Assim, os ônibus possuem prioridade de circulação nas vias definidas no Plano Diretor de Transporte e Mobilidade Urbana. “Mesmo fazendo, às vezes, uma rota um pouquinho mais longa, a gente chega mais rápido no nosso destino”, orienta.
As ruas Rui Barbosa, Guia Lopes e Brilhante, Bandeirantes, a Bahia, 25 de dezembro, Alegrete, Gury Marques e Cônsul Assaf Trad são corredores de transporte previamente estabelecidos no Plano Diretor de Transporte e Mobilidade Urbana aprovado em 2009.
Rebaixamento de guia é ‘consolação’ para comerciantes
Questionada sobre a retirada dos estacionamentos, Andréa explica que foram retirados da via pública, mas que os comerciantes com empreendimentos com recuo frontal de, no mínimo, 4,80m, que antes podiam rebaixar somente 60% para acessar os imóveis, hoje podem rebaixar 100% para ampliar o estacionamento.
“Nós retiramos essas vagas da via pública para implementar um transporte coletivo que leva milhares de pessoas ali por dia. Quantas vezes ele passa ali em detrimento de um carro que fica estacionado um dia inteiro que levou uma pessoa?”, ela compara.

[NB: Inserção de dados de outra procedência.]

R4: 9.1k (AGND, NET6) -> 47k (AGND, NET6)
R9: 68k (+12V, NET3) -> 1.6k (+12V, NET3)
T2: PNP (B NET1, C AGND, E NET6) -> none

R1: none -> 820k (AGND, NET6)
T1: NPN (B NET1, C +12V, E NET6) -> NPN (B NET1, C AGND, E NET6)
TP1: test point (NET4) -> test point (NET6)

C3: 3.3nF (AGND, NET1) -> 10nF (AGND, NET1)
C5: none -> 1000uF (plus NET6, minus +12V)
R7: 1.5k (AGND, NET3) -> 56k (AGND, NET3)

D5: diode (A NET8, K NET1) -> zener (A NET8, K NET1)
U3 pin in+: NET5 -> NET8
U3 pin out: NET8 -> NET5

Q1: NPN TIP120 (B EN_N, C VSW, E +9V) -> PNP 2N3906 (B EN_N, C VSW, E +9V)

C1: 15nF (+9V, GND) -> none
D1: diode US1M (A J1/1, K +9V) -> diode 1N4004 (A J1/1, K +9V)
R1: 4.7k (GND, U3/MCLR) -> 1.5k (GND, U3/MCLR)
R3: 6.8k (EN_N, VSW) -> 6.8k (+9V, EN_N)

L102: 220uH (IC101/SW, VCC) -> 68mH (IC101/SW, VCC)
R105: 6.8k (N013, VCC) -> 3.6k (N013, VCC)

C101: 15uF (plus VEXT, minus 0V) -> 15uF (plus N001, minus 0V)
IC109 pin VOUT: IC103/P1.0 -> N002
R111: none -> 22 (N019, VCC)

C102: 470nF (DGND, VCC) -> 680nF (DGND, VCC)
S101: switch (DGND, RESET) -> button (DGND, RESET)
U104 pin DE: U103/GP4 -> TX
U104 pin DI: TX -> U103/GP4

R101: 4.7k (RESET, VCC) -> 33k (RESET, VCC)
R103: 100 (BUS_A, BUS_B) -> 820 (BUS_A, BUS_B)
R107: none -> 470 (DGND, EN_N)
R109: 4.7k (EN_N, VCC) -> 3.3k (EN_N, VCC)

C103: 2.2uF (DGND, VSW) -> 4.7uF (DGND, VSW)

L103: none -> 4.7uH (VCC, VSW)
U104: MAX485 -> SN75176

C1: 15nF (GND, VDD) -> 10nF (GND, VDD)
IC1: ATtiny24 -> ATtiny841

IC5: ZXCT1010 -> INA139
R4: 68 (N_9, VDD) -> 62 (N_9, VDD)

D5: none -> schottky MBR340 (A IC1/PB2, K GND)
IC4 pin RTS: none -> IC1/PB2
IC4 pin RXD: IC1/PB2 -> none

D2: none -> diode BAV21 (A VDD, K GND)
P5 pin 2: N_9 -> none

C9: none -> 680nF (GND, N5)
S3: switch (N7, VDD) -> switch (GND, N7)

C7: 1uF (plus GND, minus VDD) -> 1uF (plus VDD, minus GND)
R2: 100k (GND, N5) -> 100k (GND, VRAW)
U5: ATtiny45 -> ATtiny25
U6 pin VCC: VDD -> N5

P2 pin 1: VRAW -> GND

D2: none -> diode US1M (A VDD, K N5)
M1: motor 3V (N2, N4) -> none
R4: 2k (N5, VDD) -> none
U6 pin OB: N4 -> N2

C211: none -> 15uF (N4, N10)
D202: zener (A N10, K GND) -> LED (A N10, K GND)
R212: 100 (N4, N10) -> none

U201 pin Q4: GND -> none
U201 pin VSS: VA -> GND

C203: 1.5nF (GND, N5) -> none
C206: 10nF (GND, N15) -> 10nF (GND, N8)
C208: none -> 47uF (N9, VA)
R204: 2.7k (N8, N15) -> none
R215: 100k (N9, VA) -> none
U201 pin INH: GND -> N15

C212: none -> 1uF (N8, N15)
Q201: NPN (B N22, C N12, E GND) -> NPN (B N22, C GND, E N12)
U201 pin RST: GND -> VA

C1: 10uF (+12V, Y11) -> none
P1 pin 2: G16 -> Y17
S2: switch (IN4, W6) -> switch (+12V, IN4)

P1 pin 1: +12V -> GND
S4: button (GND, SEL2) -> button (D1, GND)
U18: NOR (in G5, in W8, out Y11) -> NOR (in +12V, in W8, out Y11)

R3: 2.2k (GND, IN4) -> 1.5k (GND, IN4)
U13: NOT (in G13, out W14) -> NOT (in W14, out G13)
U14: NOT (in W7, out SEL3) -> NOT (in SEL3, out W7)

Sobre a Gunter Hans, a diretora da Agetran afirma que a paralisação das obras deve ser tratada com a Sisep (Secretaria Municipal de Infraestrutura e Serviços Públicos), pois possui os contratos e fiscais de obras. O Midiamax solicitou à Prefeitura uma entrevista com o titular da pasta, Rudi Fiorese, mas o município informou que apenas a Agetran responderia sobre os corredores de ônibus.